Walking away and waiting paid off for Lenovo.
Over the next six months, the situation turned sharply in Lenovo’s favor largely because of IBM’s declining outlook in a key market: Lenovo’s home base of China. IBM’s China sales fell 23 percent in the fourth quarter, following a similar performance in the third quarter, with the largest declines coming in hardware, the company announced this week.
“IBM is losing market share in China’s market and I do not believe they will get it back in the future, as the government and state owned enterprises will buy more local brands like Lenovo,” said Kai Qian, a Beijing-based analyst at China International Capital Corp. “This situation helped prompt IBM to sell the business, and for Lenovo it’s a good time to negotiate with IBM.”
Lenovo’s talks with IBM resumed in November, Wong said.
The $2.3 billion price Lenovo ended up getting was below the bottom end of the range of $2.5 billion to $4.5 billion discussed in the first round of talks.
In addition, the final agreement was broader in scope than the initial discussions, Wong said.
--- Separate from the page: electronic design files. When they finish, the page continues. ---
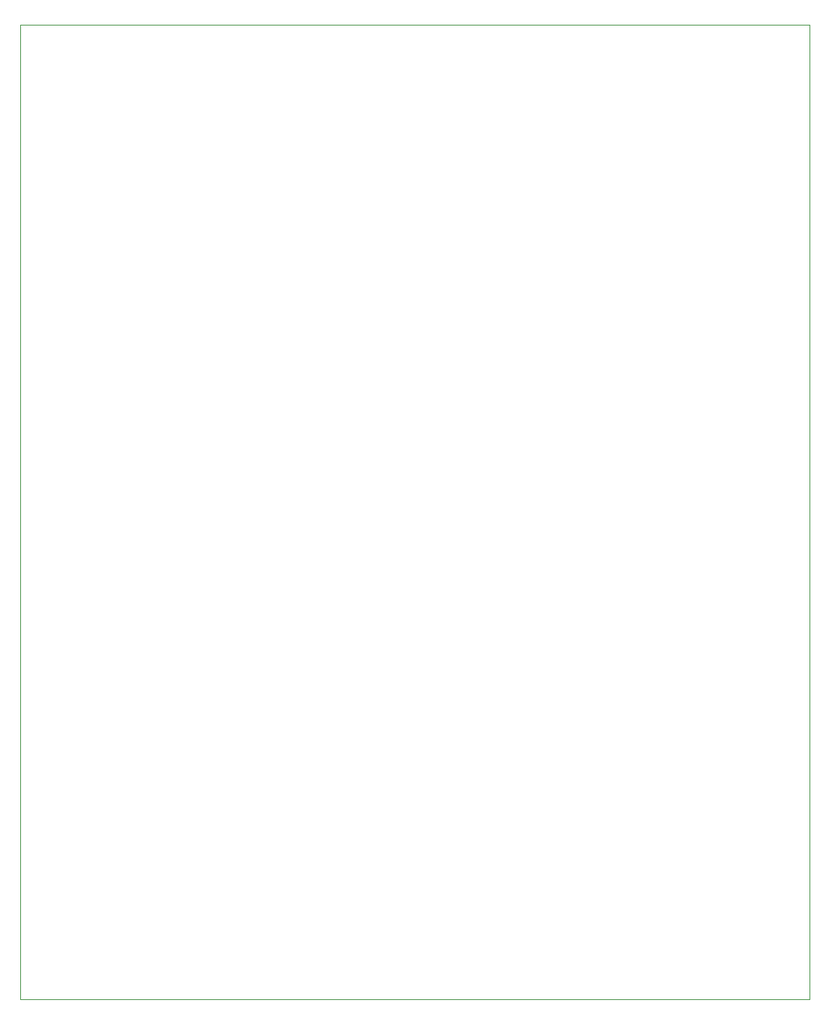
<source format=gm1>
%TF.GenerationSoftware,KiCad,Pcbnew,8.0.4*%
%TF.CreationDate,2025-01-12T00:12:45-05:00*%
%TF.ProjectId,X17_Backplane,5831375f-4261-4636-9b70-6c616e652e6b,rev?*%
%TF.SameCoordinates,Original*%
%TF.FileFunction,Profile,NP*%
%FSLAX46Y46*%
G04 Gerber Fmt 4.6, Leading zero omitted, Abs format (unit mm)*
G04 Created by KiCad (PCBNEW 8.0.4) date 2025-01-12 00:12:45*
%MOMM*%
%LPD*%
G01*
G04 APERTURE LIST*
%TA.AperFunction,Profile*%
%ADD10C,0.050000*%
%TD*%
G04 APERTURE END LIST*
D10*
X92742100Y-41003600D02*
X92742100Y-151000000D01*
X92742100Y-151000000D02*
X181900000Y-151000000D01*
X181900000Y-41000000D02*
X92742100Y-41000000D01*
X181900000Y-151000000D02*
X181900000Y-41000000D01*
M02*

</source>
The final package included the x86 servers as well as System x, BladeCenter and Flex System blade servers and switches. The agreement also allows Lenovo to assume related customer service and maintenance operations, the companies said yesterday.
Fujitsu had only expressed interest in the server business after the earlier talks between IBM and Lenovo broke down, the person familiar with the matter said. When Lenovo rekindled negotiations in November, it was already months ahead of Fujitsu in the process, culminating in yesterday’s announcement. IBM was concerned that if it waited for Fujitsu and that deal fell through, it would have less leverage going back to Lenovo, the person said.
Brion Tingler, a spokesman for Beijing-based Lenovo, declined to comment on other suitors or competing bids, as did IBM’s Jeff Cross, Dell’s David Frink and Fujitsu’s Sean Nemoto.
While the deal with Lenovo is likely to draw a national-security review by the U.S. government, IBM and Lenovo expect to clear regulatory hurdles. That confidence bolstered IBM’s attitude that Lenovo’s offer was more of a sure thing than Fujitsu’s, the person said. Still, the companies expect regulators to ask for concessions before approving the transaction, and that may include sending some government work to rival companies, according to the person.
“We’re quite confident of a positive outcome,” Christopher Padilla, IBM’s vice president for government programs, said in an interview yesterday. The two companies have been through the process before with the sale of the PC business to Lenovo in 2005. That transaction was cleared after a monthlong investigation.
Fujitsu could have used IBM’s servers, which run on Intel Corp.’s x86 chip technology, to bolster its own x86 lineup. IBM was the third-largest seller of x86 servers in the third quarter, trailing Hewlett-Packard Co. and Dell, according to IDC. It sold $1.21 billion worth of the machines in the period, accounting for 13 percent of the industry’s $9.52 billion total.
While IBM shopped the server division to Dell, that company didn’t want to make a bid, the person said. Dell is struggling with its own sales slump and went private last year after a $24.9 billion buyout.
Under the agreement announced yesterday, Lenovo is offering about $2 billion of cash, with the rest coming in stock. Lenovo also will help resell some IBM equipment. That could give the Armonk, New York-based company fresh inroads into China, a market where it’s seen sales slip, Mark Moskowitz, an analyst at JPMorgan Chase & Co., said in a report.
“Given IBM’s recent weakness in China, we believe Lenovo’s presence in the region could help IBM regain momentum there,” he said.